Service at BLT Steak was smooth and solicitous, belying the stereotype of apathetic or worse South Beach service. Though it was quiet for a Friday night, sometimes those slow service nights seem to trigger a certain inertia in the staff. Not true here. The servers cooperated in taking care of tables, the manager stopped by mid-meal to check on us, and the sommelier complimented us on the selection of the Graillot. It's not often that somebody notices and comments favorably on a wine from the low end of the list's price range.

So what's the point?

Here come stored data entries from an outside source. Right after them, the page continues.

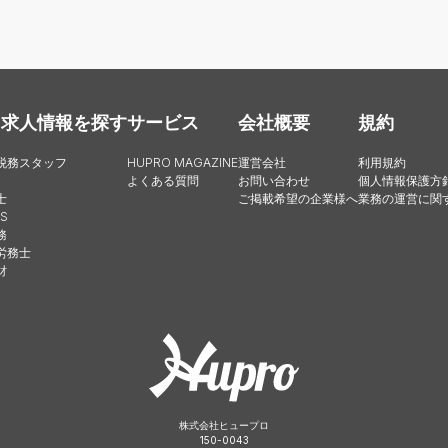
・求人情報を探す
サービス
会社概要
規約
税務スタッフ
HUPRO MAGAZINE
運営会社
利用規約
よくある質問
お問い合わせ
個人情報保護方
士
ご掲載希望の企業様へ
業務の運営に関
S
務
労務士
財
株式会社ヒュープロ
150-0043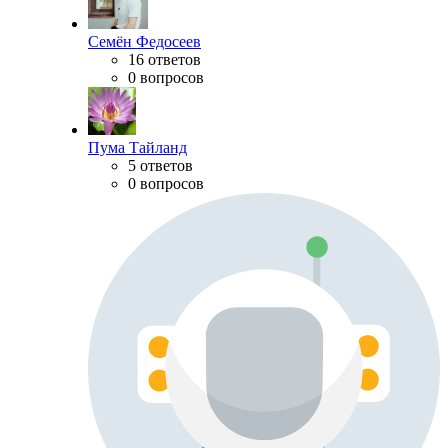
Семён Федосеев
16 ответов
0 вопросов
Пума Тайланд
5 ответов
0 вопросов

I suppose there are a few. (1) overall, I had very pleasant meals at both Bern's and BLT Steakhouse; (2) despite both being "steakhouses," they are quite different places, with their own strengths and weaknesses, and perhaps it's too simplistic to simply lump all the "steakhouses" together; (3) despite my prejudices against steakhouses and even moreso those that are imported satellites, Bern's steaks and wine list alone are worth the visit, and BLT Steak is doing enough right to be worth checking out again - if for no other reason than the chicken liver mousse and popovers.

Bern's Steak House
1208 S. Howard Avenue
Tampa, FL 33606

Bern's Steak House on Urbanspoon

BLT Steak
1440 Ocean Drive
Miami Beach, FL 33139

BLT Steak on Urbanspoon

[1]In fact, there are now more steakhouses in Miami Beach than there are Starbucks. The Starbucks locator shows 9 stores in Miami Beach. Steakhouses? BLT Steak; Fogo de Chao; Gotham Steak; Parilla Liberty; Outback Steakhouse; Prime One Twelve; Rare Steakhouse; Red; Shula's; Smith & Wollensky; Texas de Brazil = 11. And that's not even counting recently closed Kobe Club and Tuscan Steak, or soon-to-open STK.

[2]Regular readers will know I don't think there is any such thing as a "molecular gastronomy restaurant" and hopefully the use of techniques such as foams in an old-guard restaurant like Bern's helps prove the point.

[3]One oddity of Bern's is that the bill includes a 12% service charge "to be given to your waiter in lieu of salary," with a note that "The option of a gratuity for fine service, of course, is yours." I frankly had no idea what to make of this rather ambiguous notation, and added about another 10% to the bill as tip - in addition to the glass or so I left behind of the Ridge zin my server had recommended.